The electricity supply industry will be changed, although not in a way envisioned by the president. There will be some solar and wind power, enriching equipment manufacturers in China and Germany. There will be some nuclear power, but far less than its advocates predict, mainly because political opposition and rising costs will restrain the industry’s growth. There will be lots more coal plants, most of them in India and China, and very few in America, where overt and covert rationing of electricity will replace the good old days of adequate and cheap supply, something that will hurt the competitiveness of American industry.
The Obama factor will also affect the healthcare industry. Insurance companies will initially prosper because the deal they cut will increase earnings. They have promised to insure people with pre-existing conditions in return for a government mandate forcing healthy, young citizens to carry insurance. Give the industry 20m young people who will pay premiums but not need care, and it willingly takes on a few who are already sick. But then will come downward pressure on rates, and a migration from the private to subsidised public-sector insurance.

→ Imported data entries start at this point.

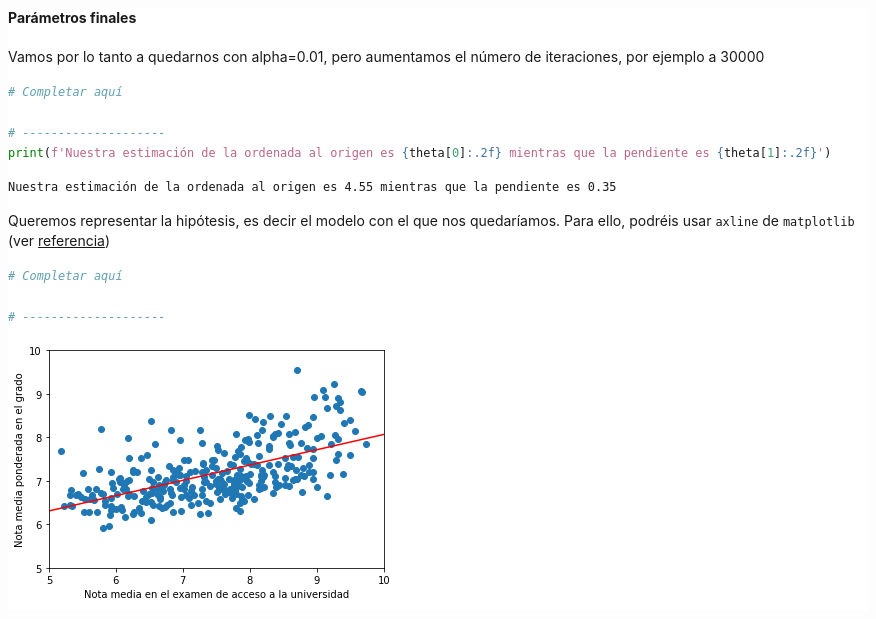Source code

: 

#### Parámetros finales
Vamos por lo tanto a quedarnos con alpha=0.01, pero aumentamos el número de iteraciones, por ejemplo a 30000


```python
# Completar aquí

# --------------------
print(f'Nuestra estimación de la ordenada al origen es {theta[0]:.2f} mientras que la pendiente es {theta[1]:.2f}')
```

    Nuestra estimación de la ordenada al origen es 4.55 mientras que la pendiente es 0.35


Queremos representar la hipótesis, es decir el modelo con el que nos quedaríamos. Para ello, podréis usar `axline` de `matplotlib` (ver [referencia](https://matplotlib.org/stable/api/_as_gen/matplotlib.axes.Axes.axline.html#matplotlib.axes.Axes.axline))


```python
# Completar aquí

# --------------------

```


    
![png](01-regresion_lineal_output_files/01-regresion_lineal_output_34_0.png)
    

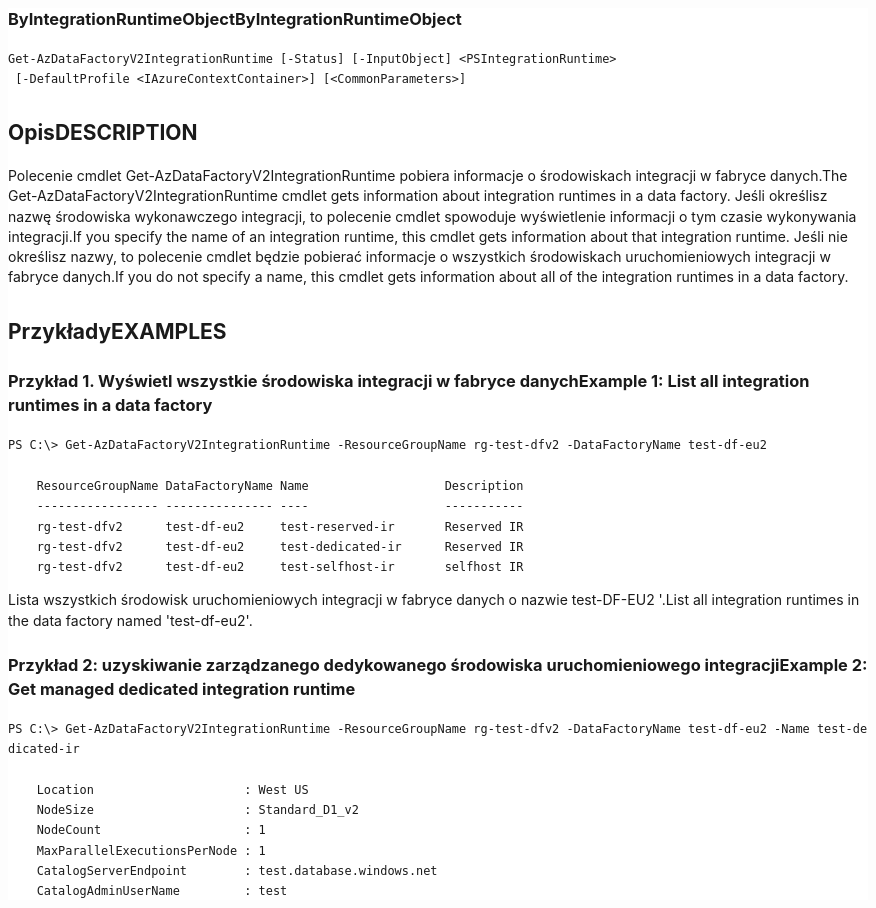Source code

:### <span data-ttu-id="e12f1-107">ByIntegrationRuntimeObject</span><span class="sxs-lookup"><span data-stu-id="e12f1-107">ByIntegrationRuntimeObject</span></span>
```
Get-AzDataFactoryV2IntegrationRuntime [-Status] [-InputObject] <PSIntegrationRuntime>
 [-DefaultProfile <IAzureContextContainer>] [<CommonParameters>]
```

## <span data-ttu-id="e12f1-108">Opis</span><span class="sxs-lookup"><span data-stu-id="e12f1-108">DESCRIPTION</span></span>
<span data-ttu-id="e12f1-109">Polecenie cmdlet Get-AzDataFactoryV2IntegrationRuntime pobiera informacje o środowiskach integracji w fabryce danych.</span><span class="sxs-lookup"><span data-stu-id="e12f1-109">The Get-AzDataFactoryV2IntegrationRuntime cmdlet gets information about integration runtimes in a data factory.</span></span>
<span data-ttu-id="e12f1-110">Jeśli określisz nazwę środowiska wykonawczego integracji, to polecenie cmdlet spowoduje wyświetlenie informacji o tym czasie wykonywania integracji.</span><span class="sxs-lookup"><span data-stu-id="e12f1-110">If you specify the name of an integration runtime, this cmdlet gets information about that integration runtime.</span></span>
<span data-ttu-id="e12f1-111">Jeśli nie określisz nazwy, to polecenie cmdlet będzie pobierać informacje o wszystkich środowiskach uruchomieniowych integracji w fabryce danych.</span><span class="sxs-lookup"><span data-stu-id="e12f1-111">If you do not specify a name, this cmdlet gets information about all of the integration runtimes in a data factory.</span></span>

## <span data-ttu-id="e12f1-112">Przykłady</span><span class="sxs-lookup"><span data-stu-id="e12f1-112">EXAMPLES</span></span>

### <span data-ttu-id="e12f1-113">Przykład 1. Wyświetl wszystkie środowiska integracji w fabryce danych</span><span class="sxs-lookup"><span data-stu-id="e12f1-113">Example 1: List all integration runtimes in a data factory</span></span>
```
PS C:\> Get-AzDataFactoryV2IntegrationRuntime -ResourceGroupName rg-test-dfv2 -DataFactoryName test-df-eu2

    ResourceGroupName DataFactoryName Name                   Description
    ----------------- --------------- ----                   -----------
    rg-test-dfv2      test-df-eu2     test-reserved-ir       Reserved IR
    rg-test-dfv2      test-df-eu2     test-dedicated-ir      Reserved IR
    rg-test-dfv2      test-df-eu2     test-selfhost-ir       selfhost IR
```

<span data-ttu-id="e12f1-114">Lista wszystkich środowisk uruchomieniowych integracji w fabryce danych o nazwie test-DF-EU2 '.</span><span class="sxs-lookup"><span data-stu-id="e12f1-114">List all integration runtimes in the data factory named 'test-df-eu2'.</span></span>

### <span data-ttu-id="e12f1-115">Przykład 2: uzyskiwanie zarządzanego dedykowanego środowiska uruchomieniowego integracji</span><span class="sxs-lookup"><span data-stu-id="e12f1-115">Example 2: Get managed dedicated integration runtime</span></span>
```
PS C:\> Get-AzDataFactoryV2IntegrationRuntime -ResourceGroupName rg-test-dfv2 -DataFactoryName test-df-eu2 -Name test-dedicated-ir

    Location                     : West US
    NodeSize                     : Standard_D1_v2
    NodeCount                    : 1
    MaxParallelExecutionsPerNode : 1
    CatalogServerEndpoint        : test.database.windows.net
    CatalogAdminUserName         : test
```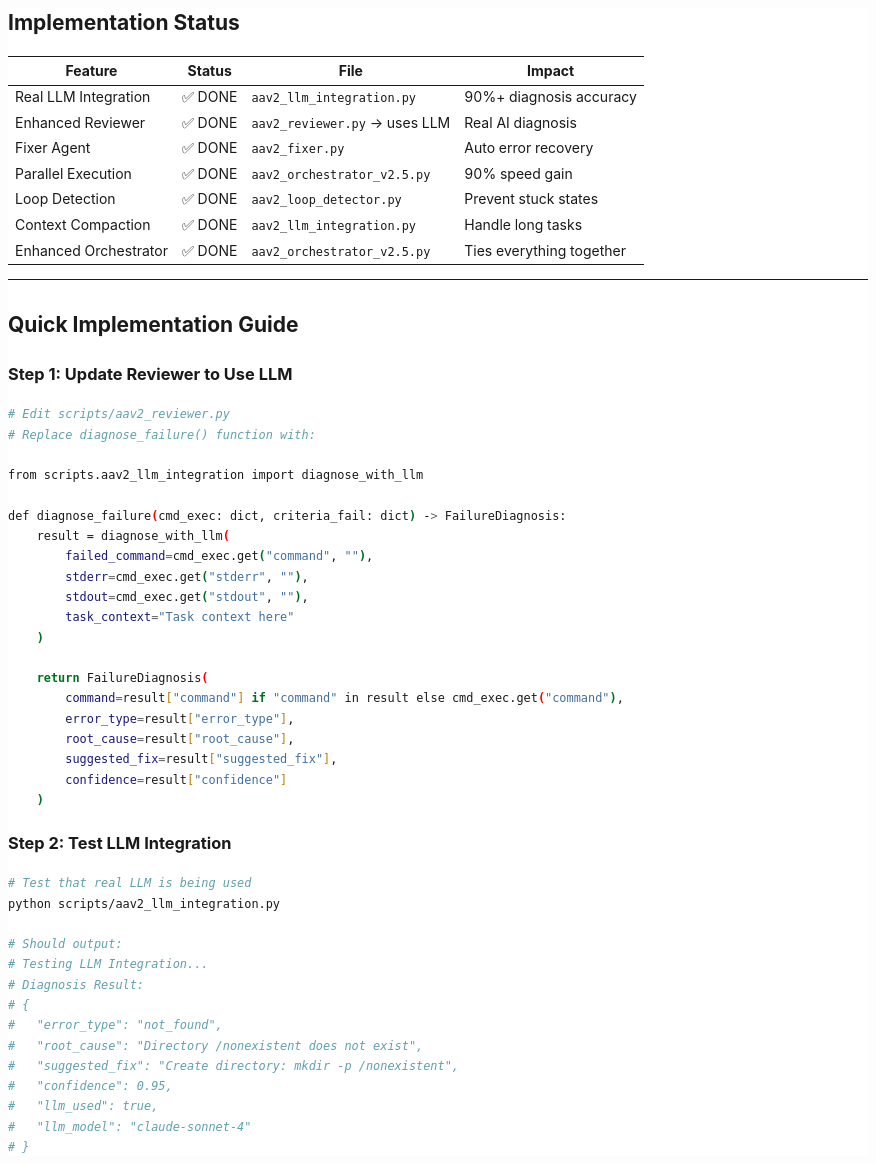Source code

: 
## Implementation Status

| Feature | Status | File | Impact |
|---------|--------|------|--------|
| Real LLM Integration | ✅ DONE | `aav2_llm_integration.py` | 90%+ diagnosis accuracy |
| Enhanced Reviewer | ✅ DONE | `aav2_reviewer.py` → uses LLM | Real AI diagnosis |
| Fixer Agent | ✅ DONE | `aav2_fixer.py` | Auto error recovery |
| Parallel Execution | ✅ DONE | `aav2_orchestrator_v2.5.py` | 90% speed gain |
| Loop Detection | ✅ DONE | `aav2_loop_detector.py` | Prevent stuck states |
| Context Compaction | ✅ DONE | `aav2_llm_integration.py` | Handle long tasks |
| Enhanced Orchestrator | ✅ DONE | `aav2_orchestrator_v2.5.py` | Ties everything together |

---

## Quick Implementation Guide

### Step 1: Update Reviewer to Use LLM

```bash
# Edit scripts/aav2_reviewer.py
# Replace diagnose_failure() function with:

from scripts.aav2_llm_integration import diagnose_with_llm

def diagnose_failure(cmd_exec: dict, criteria_fail: dict) -> FailureDiagnosis:
    result = diagnose_with_llm(
        failed_command=cmd_exec.get("command", ""),
        stderr=cmd_exec.get("stderr", ""),
        stdout=cmd_exec.get("stdout", ""),
        task_context="Task context here"
    )

    return FailureDiagnosis(
        command=result["command"] if "command" in result else cmd_exec.get("command"),
        error_type=result["error_type"],
        root_cause=result["root_cause"],
        suggested_fix=result["suggested_fix"],
        confidence=result["confidence"]
    )
```

### Step 2: Test LLM Integration

```bash
# Test that real LLM is being used
python scripts/aav2_llm_integration.py

# Should output:
# Testing LLM Integration...
# Diagnosis Result:
# {
#   "error_type": "not_found",
#   "root_cause": "Directory /nonexistent does not exist",
#   "suggested_fix": "Create directory: mkdir -p /nonexistent",
#   "confidence": 0.95,
#   "llm_used": true,
#   "llm_model": "claude-sonnet-4"
# }
```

One last industry — pharmaceuticals. The big drug companies have promised to reduce prices of drugs to pensioners by $80 billion over the next decade. In return, the president has promised to remove from any bill consumers’ rights to re-import drugs from Canada (American patients can now buy them at low, government-set prices, and import them to the US). And Congress has agreed to extend by seven years the current five-year exclusivity period during which branded drugs are protected from generic competition. But lurking in the fine print is a government board that will establish rules for reimbursing patients for their prescription drugs, something close to the British system of rationing drug availability. America, meet Nice, the UK agency that decides which drugs warrant purchase by the NHS.
There’s more: some hospitals will close as Medicaid reimbursements decline, the construction industry will grow as more money is channelled into infrastructure projects, the lobbying industry will flourish as the government claims a larger portion of the nation’s economy and politics replaces the market as the determinant of which companies prosper, and the number of small business start-ups will drop as the taxes on those enterprises reduce the possibility of financial success.
Just a few thoughts from an economist who is definitely not an investment adviser, for those of you thinking about re-entering the stock market as you head for the beach.
Irwin Stelzer is a Senior Fellow and Director of Economic Policy Studies for the Hudson Institute. He is also the U.S. economist and political columnist for The Sunday Times (London) and The Courier Mail (Australia), a columnist for The New York Post, and an honorary fellow of the Centre for Socio-Legal Studies for Wolfson College at Oxford University. He is the founder and former president of National Economic Research Associates and a consultant to several U.S. and United Kingdom industries on a variety of commercial and policy issues. He has a doctorate in economics from Cornell University and has taught at institutions such as Cornell, the University of Connecticut, New York University, and Nuffield College, Oxford.